Access to a Curated Knowledge Base: The process begins by loading a large amount of structured and unstructured source data relating to the domain to be considered (cancer diagnosis, healthcare utilization management, law, social media opinion).  Note that the knowledge base is human curated and must be continuously human-updated to remove source documents that are no longer accurate or current as well as adding new material.

Ingestion:  QAMs like Watson then start their initial exploration of the knowledge base building indices and metadata to make their subsequent processing more efficient.  In some instances QAMs may build graph database adjuncts to assist in answering more precise questions.

Initial Training:  QAMs require a form of supervised learning.  Data Scientists load a large number of question and answer pairs from which the QAM learns to generalize which terms and idioms go together and also the core of logic regarding most likely answers.  QAMs don’t simply repeat these ‘correct’ sample answers, they learn to go beyond and find other correct answers based on this training data.

Hypothesis and Conclusion:  When asked a question, the QAM will parse the question to develop a series of potential meanings or hypotheses and look for evidence in the knowledge base supporting them.  Each hypothesis is then statistically evaluated for the QAM’s confidence that it is correct and the answers are presented to the end user. 

Knowledge Discovery: In some applications multiple answers or alternatives may actually be the goal.  These may represent combinations of facts and circumstances that had not previously been thought of by humans, such as combinations of chemicals, drugs, treatments, materials, or chains of DNA that may represent new and novel innovations in their field.

The New Watson Ecosystem

Beyond the popular understanding, Watson is alive and well in a growing ecosystem with increasing capabilities.  In addition to increasing sophistication in basic language models, new CNN and RNN applications can be combined with or even used as knowledge inputs for Watson.

In the last year, IBM has released a string of products and developer capabilities including cloud versions from what is now known internally at IBM as the Watson Group.  Products have included Watson Analytics, Watson Discovery Advisor, Watson Engagement Advisor, and Watson Oncology.

On the developer side, IBM has rolled out free cloud based apps available via API including IBM Watson Language Translation, IBM Speech to Text, and IBM Text to Speech.  These add to the five that IBM had already released, including its Personality Insights and Tradeoff Analytics services, and three services from recently acquired AlchemyAPI, including AlchemyLanguage, AlchemyVision, and AlchemyData News. There are more than 20 Watson services at some stage in the delivery pipeline.

■ Information provided
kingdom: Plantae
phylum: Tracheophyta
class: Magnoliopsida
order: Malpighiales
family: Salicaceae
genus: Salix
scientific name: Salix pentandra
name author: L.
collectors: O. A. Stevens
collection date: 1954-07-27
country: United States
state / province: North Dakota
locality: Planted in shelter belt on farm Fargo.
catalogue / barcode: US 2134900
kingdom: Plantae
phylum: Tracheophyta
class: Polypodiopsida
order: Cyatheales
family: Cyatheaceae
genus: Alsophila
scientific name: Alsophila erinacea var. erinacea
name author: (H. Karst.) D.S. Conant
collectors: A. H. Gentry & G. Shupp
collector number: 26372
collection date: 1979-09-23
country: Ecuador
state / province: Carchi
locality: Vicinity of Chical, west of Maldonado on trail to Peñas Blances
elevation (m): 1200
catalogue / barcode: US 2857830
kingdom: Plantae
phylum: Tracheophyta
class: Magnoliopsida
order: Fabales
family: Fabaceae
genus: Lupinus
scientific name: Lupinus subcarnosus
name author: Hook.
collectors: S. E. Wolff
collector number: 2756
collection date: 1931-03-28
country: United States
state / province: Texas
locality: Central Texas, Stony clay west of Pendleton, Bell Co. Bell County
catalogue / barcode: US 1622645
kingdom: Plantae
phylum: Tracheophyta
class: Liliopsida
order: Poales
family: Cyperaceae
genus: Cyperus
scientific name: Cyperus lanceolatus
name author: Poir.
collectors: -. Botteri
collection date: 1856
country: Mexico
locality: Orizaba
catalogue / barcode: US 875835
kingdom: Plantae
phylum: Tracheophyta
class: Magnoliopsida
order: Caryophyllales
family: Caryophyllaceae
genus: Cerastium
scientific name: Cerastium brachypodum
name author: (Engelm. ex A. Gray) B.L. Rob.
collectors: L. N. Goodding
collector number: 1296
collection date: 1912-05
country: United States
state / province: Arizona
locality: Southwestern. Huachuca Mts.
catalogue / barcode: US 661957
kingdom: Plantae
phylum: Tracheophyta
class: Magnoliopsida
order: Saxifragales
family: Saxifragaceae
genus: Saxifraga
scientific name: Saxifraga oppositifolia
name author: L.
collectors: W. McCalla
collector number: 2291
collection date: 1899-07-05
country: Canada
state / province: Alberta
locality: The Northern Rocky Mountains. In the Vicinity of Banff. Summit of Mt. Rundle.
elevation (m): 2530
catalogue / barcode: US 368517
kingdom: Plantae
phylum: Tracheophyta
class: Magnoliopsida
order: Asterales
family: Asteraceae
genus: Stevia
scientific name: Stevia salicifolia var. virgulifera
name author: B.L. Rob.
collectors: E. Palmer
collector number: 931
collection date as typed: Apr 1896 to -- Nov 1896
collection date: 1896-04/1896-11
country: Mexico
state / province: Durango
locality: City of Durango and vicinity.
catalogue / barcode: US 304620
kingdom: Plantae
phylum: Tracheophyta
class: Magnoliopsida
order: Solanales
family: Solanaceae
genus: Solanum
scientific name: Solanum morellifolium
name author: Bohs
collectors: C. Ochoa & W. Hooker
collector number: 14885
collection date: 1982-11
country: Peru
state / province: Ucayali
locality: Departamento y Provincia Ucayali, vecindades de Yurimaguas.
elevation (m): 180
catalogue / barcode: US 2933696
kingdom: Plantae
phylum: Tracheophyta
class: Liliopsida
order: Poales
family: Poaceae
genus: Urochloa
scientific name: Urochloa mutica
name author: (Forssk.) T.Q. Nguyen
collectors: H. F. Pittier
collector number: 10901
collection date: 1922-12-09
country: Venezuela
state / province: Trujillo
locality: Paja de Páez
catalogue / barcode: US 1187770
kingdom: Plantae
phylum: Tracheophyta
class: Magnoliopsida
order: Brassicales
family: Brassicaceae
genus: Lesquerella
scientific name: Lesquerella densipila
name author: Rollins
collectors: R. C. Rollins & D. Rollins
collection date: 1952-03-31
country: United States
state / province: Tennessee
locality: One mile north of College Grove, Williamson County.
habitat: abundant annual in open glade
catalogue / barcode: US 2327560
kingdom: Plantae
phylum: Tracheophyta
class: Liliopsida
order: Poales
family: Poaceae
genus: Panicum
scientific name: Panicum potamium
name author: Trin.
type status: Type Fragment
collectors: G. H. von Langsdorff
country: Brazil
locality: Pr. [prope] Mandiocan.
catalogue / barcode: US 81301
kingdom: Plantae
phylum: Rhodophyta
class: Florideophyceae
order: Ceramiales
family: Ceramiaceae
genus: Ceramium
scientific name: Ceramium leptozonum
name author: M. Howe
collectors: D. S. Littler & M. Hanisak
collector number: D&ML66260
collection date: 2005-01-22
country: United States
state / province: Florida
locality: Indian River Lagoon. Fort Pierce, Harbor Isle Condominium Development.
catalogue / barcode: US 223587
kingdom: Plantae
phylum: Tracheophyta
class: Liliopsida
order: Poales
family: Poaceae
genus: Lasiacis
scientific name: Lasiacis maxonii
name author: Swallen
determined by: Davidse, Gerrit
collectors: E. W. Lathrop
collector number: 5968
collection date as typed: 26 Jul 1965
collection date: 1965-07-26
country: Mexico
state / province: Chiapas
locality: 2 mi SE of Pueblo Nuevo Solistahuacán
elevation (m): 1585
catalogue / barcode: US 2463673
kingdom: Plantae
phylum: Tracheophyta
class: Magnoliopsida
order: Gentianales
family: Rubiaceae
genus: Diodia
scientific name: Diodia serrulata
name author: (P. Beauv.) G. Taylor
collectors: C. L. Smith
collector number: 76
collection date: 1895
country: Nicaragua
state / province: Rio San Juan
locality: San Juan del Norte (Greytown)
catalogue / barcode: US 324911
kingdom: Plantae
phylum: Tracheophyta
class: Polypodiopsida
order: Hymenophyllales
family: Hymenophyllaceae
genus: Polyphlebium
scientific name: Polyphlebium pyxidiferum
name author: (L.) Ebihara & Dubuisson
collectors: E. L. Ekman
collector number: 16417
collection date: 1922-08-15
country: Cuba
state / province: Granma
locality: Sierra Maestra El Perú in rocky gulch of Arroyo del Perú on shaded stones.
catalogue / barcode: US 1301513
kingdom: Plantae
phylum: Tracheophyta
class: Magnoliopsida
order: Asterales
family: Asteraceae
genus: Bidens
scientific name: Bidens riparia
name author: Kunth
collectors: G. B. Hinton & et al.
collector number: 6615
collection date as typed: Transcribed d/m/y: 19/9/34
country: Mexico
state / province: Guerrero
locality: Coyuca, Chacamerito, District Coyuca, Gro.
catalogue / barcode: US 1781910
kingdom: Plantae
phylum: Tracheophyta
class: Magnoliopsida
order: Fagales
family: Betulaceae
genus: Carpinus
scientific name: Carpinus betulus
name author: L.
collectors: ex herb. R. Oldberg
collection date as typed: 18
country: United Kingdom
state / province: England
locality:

■ Exercise aim
Using the passage on Watson and question-answering machines, say whether each statement agrees with it. Answer yes or no for each, and quote the words that decide it.
(a) The knowledge base is curated by humans and must be kept up to date by humans.
(b) QAMs work without any form of supervised learning.
(c) More than 20 Watson services are somewhere in the delivery pipeline.
The material isn't needed for this work.

■ Completed exercise
(a) Yes: "the knowledge base is human curated and must be continuously human-updated"
(b) No: "QAMs require a form of supervised learning."
(c) Yes: "There are more than 20 Watson services at some stage in the delivery pipeline."